Synovial membrane (Synovium) – Is the smooth inner layer of connective tissue that lines the cavity of a joint. It secretes a fluid which lubricates the joint and reduces friction between the bones of a joint. The outer layer of connective tissue enclosing a synovial joint is the joint capsule.
Thigh – The part of the lower extremity between the hip and the leg. Its single bone is the femur which articulates with the pelvis to form the hip joint.
Thumb – Is the first digit which is on the radial side of the hand.
Tibia – Tibial adj. – The larger of the two bones of the leg. It is medial to the fibula and articulates with the talus bone of the foot to form the medial portion of the ankle joint.
Ulna – Ulnar adj. – The smaller of the two bones of the forearm but the larger of the two at the elbow joint.
Vertebra – vertebrae pl. vertebral adj. – Is any of the 32 bony segments which form the vertebral column. Seven comprise the cervical spine. Twelve are members of the thoracic spine. Five belong to the lumbar spine. Five form the sacrum. Three to five make up the coccyx. The vertebrae of the cervical, thoracic and lumbar spine all have a similar structure. The anterior portion is the body. It has the appearance of a cylindrical block. Projecting from each rear side of the body is the pedicle. Each pedicle curves around posteriorly and becomes the lamina as the bone forms a ring-like opening known as the vertebral foramen, which together with the ones at the other levels, forms the vertebral canal through which the spinal cord passes. Between any two adjacent vertebrae on either side there is an opening formed by a notch in the pedicle of adjacent vertebrae. That opening has two names. They are the intervertebral foramen and the neural foramen. It is the channel through which a spinal nerve exits the spinal canal. Each vertebra has a bony projection from either side of the lamina where it joins the pedicle. One bone projects upwardly. The other one projects downwardly. The name for these bony projections is facets. The ones which point upward are the superior facets. The ones that point downward are the inferior facets. The junction of a facet with one above or below it forms a facet joint. The segment of bone between the superior and inferior facets of a vertebra is the pars interarticularis. It is vulnerable to trauma and fracture. Each vertebra also contains two projections from the pedicle – one from the right and one from the left. They are the transverse processes. Each vertebra also has a spinous process which projects from the midline of the lamina toward the rear. It is possible to feel the spinous processes by running a finger along the back of the spine.

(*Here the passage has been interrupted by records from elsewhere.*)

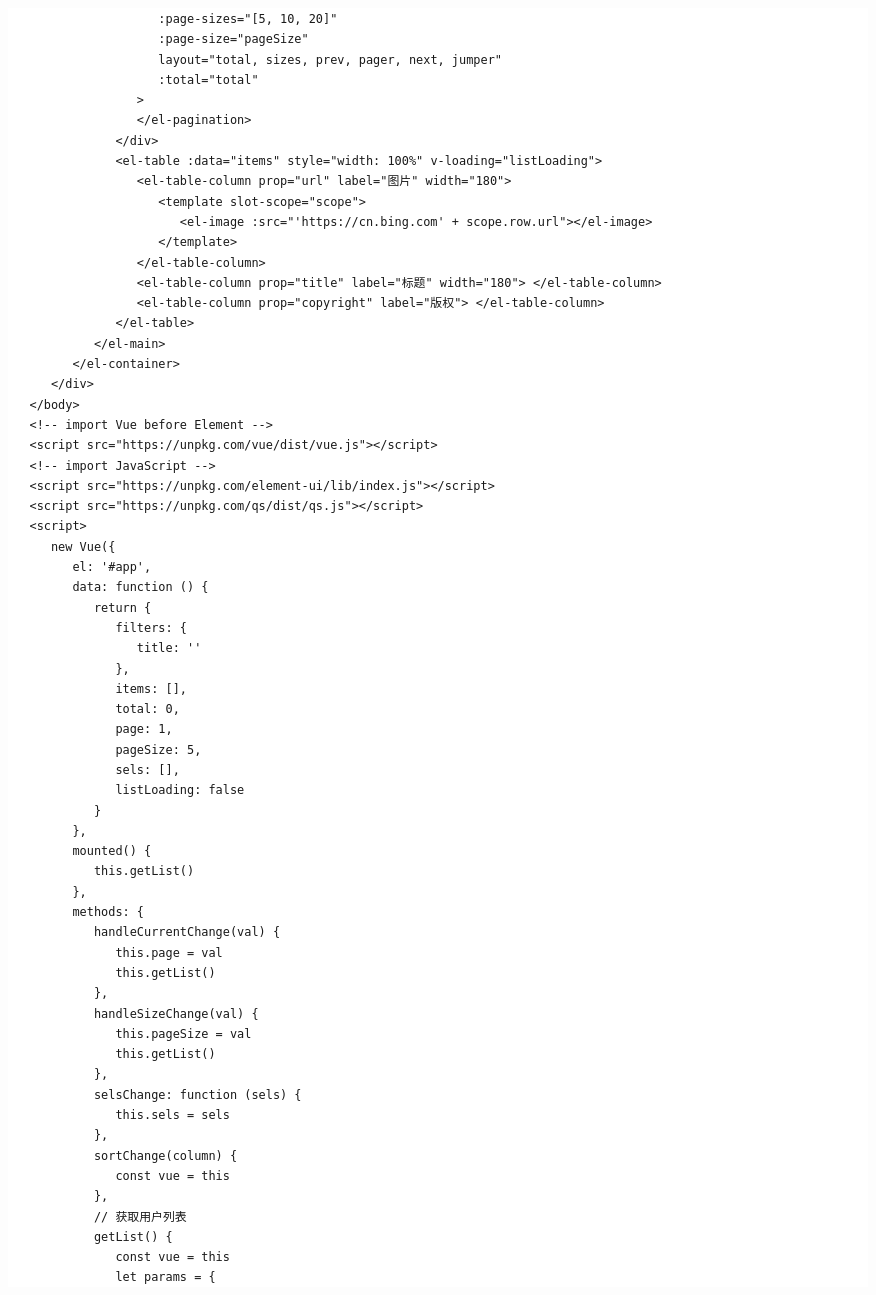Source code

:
 ```vue
                     :page-sizes="[5, 10, 20]"
                     :page-size="pageSize"
                     layout="total, sizes, prev, pager, next, jumper"
                     :total="total"
                  >
                  </el-pagination>
               </div>
               <el-table :data="items" style="width: 100%" v-loading="listLoading">
                  <el-table-column prop="url" label="图片" width="180">
                     <template slot-scope="scope">
                        <el-image :src="'https://cn.bing.com' + scope.row.url"></el-image>
                     </template>
                  </el-table-column>
                  <el-table-column prop="title" label="标题" width="180"> </el-table-column>
                  <el-table-column prop="copyright" label="版权"> </el-table-column>
               </el-table>
            </el-main>
         </el-container>
      </div>
   </body>
   <!-- import Vue before Element -->
   <script src="https://unpkg.com/vue/dist/vue.js"></script>
   <!-- import JavaScript -->
   <script src="https://unpkg.com/element-ui/lib/index.js"></script>
   <script src="https://unpkg.com/qs/dist/qs.js"></script>
   <script>
      new Vue({
         el: '#app',
         data: function () {
            return {
               filters: {
                  title: ''
               },
               items: [],
               total: 0,
               page: 1,
               pageSize: 5,
               sels: [],
               listLoading: false
            }
         },
         mounted() {
            this.getList()
         },
         methods: {
            handleCurrentChange(val) {
               this.page = val
               this.getList()
            },
            handleSizeChange(val) {
               this.pageSize = val
               this.getList()
            },
            selsChange: function (sels) {
               this.sels = sels
            },
            sortChange(column) {
               const vue = this
            },
            // 获取用户列表
            getList() {
               const vue = this
               let params = {
```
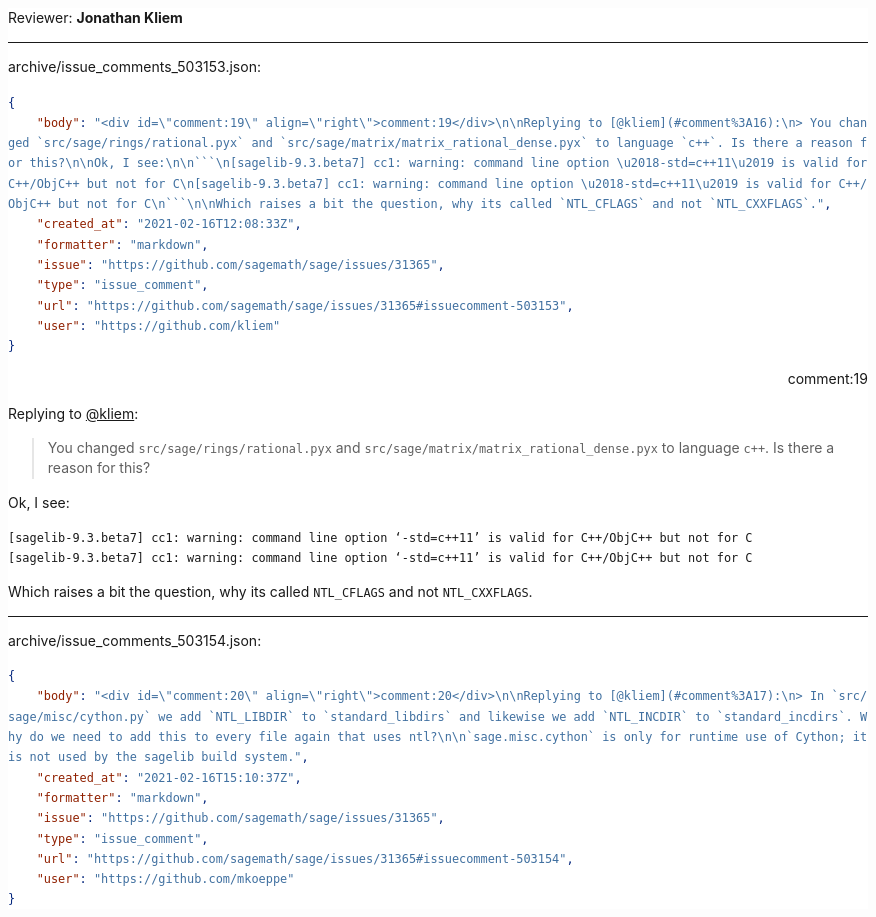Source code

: Reviewer: **Jonathan Kliem**



---

archive/issue_comments_503153.json:
```json
{
    "body": "<div id=\"comment:19\" align=\"right\">comment:19</div>\n\nReplying to [@kliem](#comment%3A16):\n> You changed `src/sage/rings/rational.pyx` and `src/sage/matrix/matrix_rational_dense.pyx` to language `c++`. Is there a reason for this?\n\nOk, I see:\n\n```\n[sagelib-9.3.beta7] cc1: warning: command line option \u2018-std=c++11\u2019 is valid for C++/ObjC++ but not for C\n[sagelib-9.3.beta7] cc1: warning: command line option \u2018-std=c++11\u2019 is valid for C++/ObjC++ but not for C\n```\n\nWhich raises a bit the question, why its called `NTL_CFLAGS` and not `NTL_CXXFLAGS`.",
    "created_at": "2021-02-16T12:08:33Z",
    "formatter": "markdown",
    "issue": "https://github.com/sagemath/sage/issues/31365",
    "type": "issue_comment",
    "url": "https://github.com/sagemath/sage/issues/31365#issuecomment-503153",
    "user": "https://github.com/kliem"
}
```

<div id="comment:19" align="right">comment:19</div>

Replying to [@kliem](#comment%3A16):
> You changed `src/sage/rings/rational.pyx` and `src/sage/matrix/matrix_rational_dense.pyx` to language `c++`. Is there a reason for this?

Ok, I see:

```
[sagelib-9.3.beta7] cc1: warning: command line option ‘-std=c++11’ is valid for C++/ObjC++ but not for C
[sagelib-9.3.beta7] cc1: warning: command line option ‘-std=c++11’ is valid for C++/ObjC++ but not for C
```

Which raises a bit the question, why its called `NTL_CFLAGS` and not `NTL_CXXFLAGS`.



---

archive/issue_comments_503154.json:
```json
{
    "body": "<div id=\"comment:20\" align=\"right\">comment:20</div>\n\nReplying to [@kliem](#comment%3A17):\n> In `src/sage/misc/cython.py` we add `NTL_LIBDIR` to `standard_libdirs` and likewise we add `NTL_INCDIR` to `standard_incdirs`. Why do we need to add this to every file again that uses ntl?\n\n`sage.misc.cython` is only for runtime use of Cython; it is not used by the sagelib build system.",
    "created_at": "2021-02-16T15:10:37Z",
    "formatter": "markdown",
    "issue": "https://github.com/sagemath/sage/issues/31365",
    "type": "issue_comment",
    "url": "https://github.com/sagemath/sage/issues/31365#issuecomment-503154",
    "user": "https://github.com/mkoeppe"
}
```
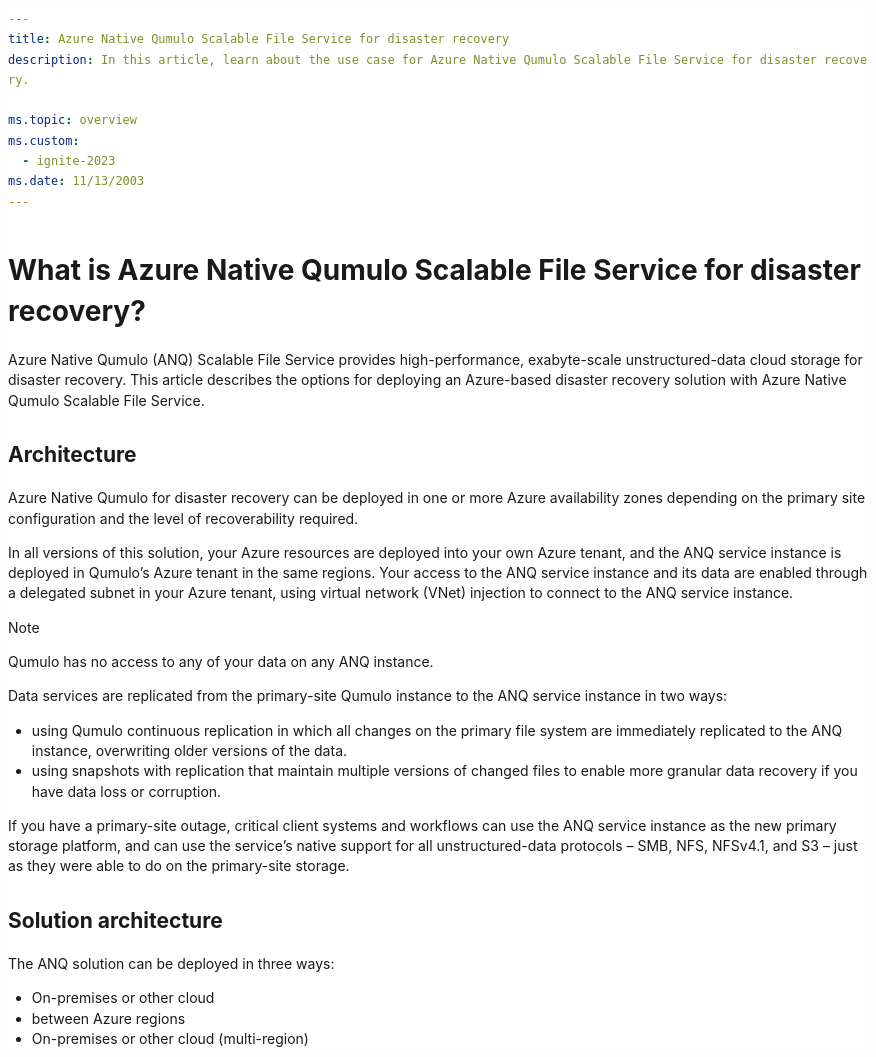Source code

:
```yaml
---
title: Azure Native Qumulo Scalable File Service for disaster recovery
description: In this article, learn about the use case for Azure Native Qumulo Scalable File Service for disaster recovery.

ms.topic: overview
ms.custom:
  - ignite-2023
ms.date: 11/13/2003
---
```


# What is Azure Native Qumulo Scalable File Service for disaster recovery?

Azure Native Qumulo (ANQ) Scalable File Service provides high-performance, exabyte-scale unstructured-data cloud storage for disaster recovery. This article describes the options for deploying an Azure-based disaster recovery solution with Azure Native Qumulo Scalable File Service.

## Architecture

Azure Native Qumulo for disaster recovery can be deployed in one or more Azure availability zones depending on the primary site configuration and the level of recoverability required.

In all versions of this solution, your Azure resources are deployed into your own Azure tenant, and the ANQ service instance is deployed in Qumulo’s Azure tenant in the same regions. Your access to the ANQ service instance and its data are enabled through a delegated subnet in your Azure tenant, using virtual network (VNet) injection to connect to the ANQ service instance.

> [!NOTE]
> Qumulo has no access to any of your data on any ANQ instance.

Data services are replicated from the primary-site Qumulo instance to the ANQ service instance in two ways:

- using  Qumulo continuous replication in which all changes on the primary file system are immediately replicated to the ANQ instance, overwriting older versions of the data.
- using snapshots with replication that maintain multiple versions of changed files to enable more granular data recovery if you have data loss or corruption.

If you have a primary-site outage, critical client systems and workflows can use the ANQ service instance as the new primary storage platform, and can use the service’s native support for all unstructured-data protocols – SMB, NFS, NFSv4.1, and S3 – just as they were able to do on the primary-site storage.

## Solution architecture

The ANQ solution can be deployed in three ways:

- On-premises or other cloud
- between Azure regions
- On-premises or other cloud (multi-region)
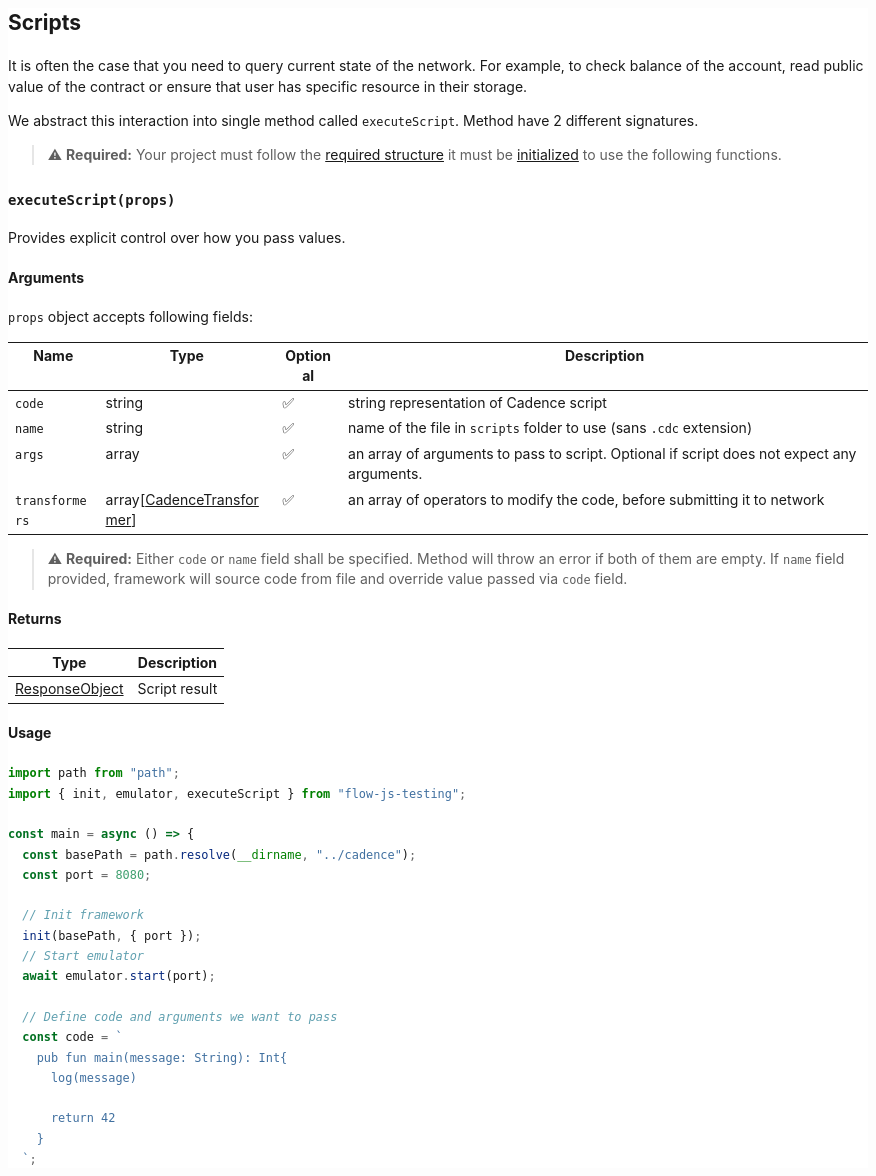 
## Scripts

It is often the case that you need to query current state of the network. For example, to check balance of the
account, read public value of the contract or ensure that user has specific resource in their storage.

We abstract this interaction into single method called `executeScript`. Method have 2 different signatures.

> ⚠️ **Required:** Your project must follow the [required structure](https://docs.onflow.org/flow-js-testing/structure) it must be [initialized](https://docs.onflow.org/flow-js-testing/init) to use the following functions.

### `executeScript(props)`

Provides explicit control over how you pass values.

#### Arguments

`props` object accepts following fields:

| Name           | Type                                                                          | Optional | Description                                                                                |
| -------------- | ----------------------------------------------------------------------------- | -------- | ------------------------------------------------------------------------------------------ |
| `code`         | string                                                                        | ✅       | string representation of Cadence script                                                    |
| `name`         | string                                                                        | ✅       | name of the file in `scripts` folder to use (sans `.cdc` extension)                        |
| `args`         | array                                                                         | ✅       | an array of arguments to pass to script. Optional if script does not expect any arguments. |
| `transformers` | array[[CadenceTransformer](https://docs.onflow.org/fcl/api/#codetransformer)] | ✅       | an array of operators to modify the code, before submitting it to network                  |

> ⚠️ **Required:** Either `code` or `name` field shall be specified. Method will throw an error if both of them are empty.
> If `name` field provided, framework will source code from file and override value passed via `code` field.

#### Returns

| Type                                                              | Description   |
| ----------------------------------------------------------------- | ------------- |
| [ResponseObject](https://docs.onflow.org/fcl/api/#responseobject) | Script result |

#### Usage

```javascript
import path from "path";
import { init, emulator, executeScript } from "flow-js-testing";

const main = async () => {
  const basePath = path.resolve(__dirname, "../cadence");
  const port = 8080;

  // Init framework
  init(basePath, { port });
  // Start emulator
  await emulator.start(port);

  // Define code and arguments we want to pass
  const code = `
    pub fun main(message: String): Int{
      log(message)

      return 42
    }
  `;
```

Wrist – The part of the upper extremity between the forearm and the hand. The term also refers to the joint between the bones of the forearm and the hand. The bones of the forearm at the wrist joint are the radius and the ulna. At the wrist, the radius spans approximately 2/3 the width of the hand from the thumb side of the hand. The ulna spans approximately 1/3 the width of the hand, from the little finger side of the hand.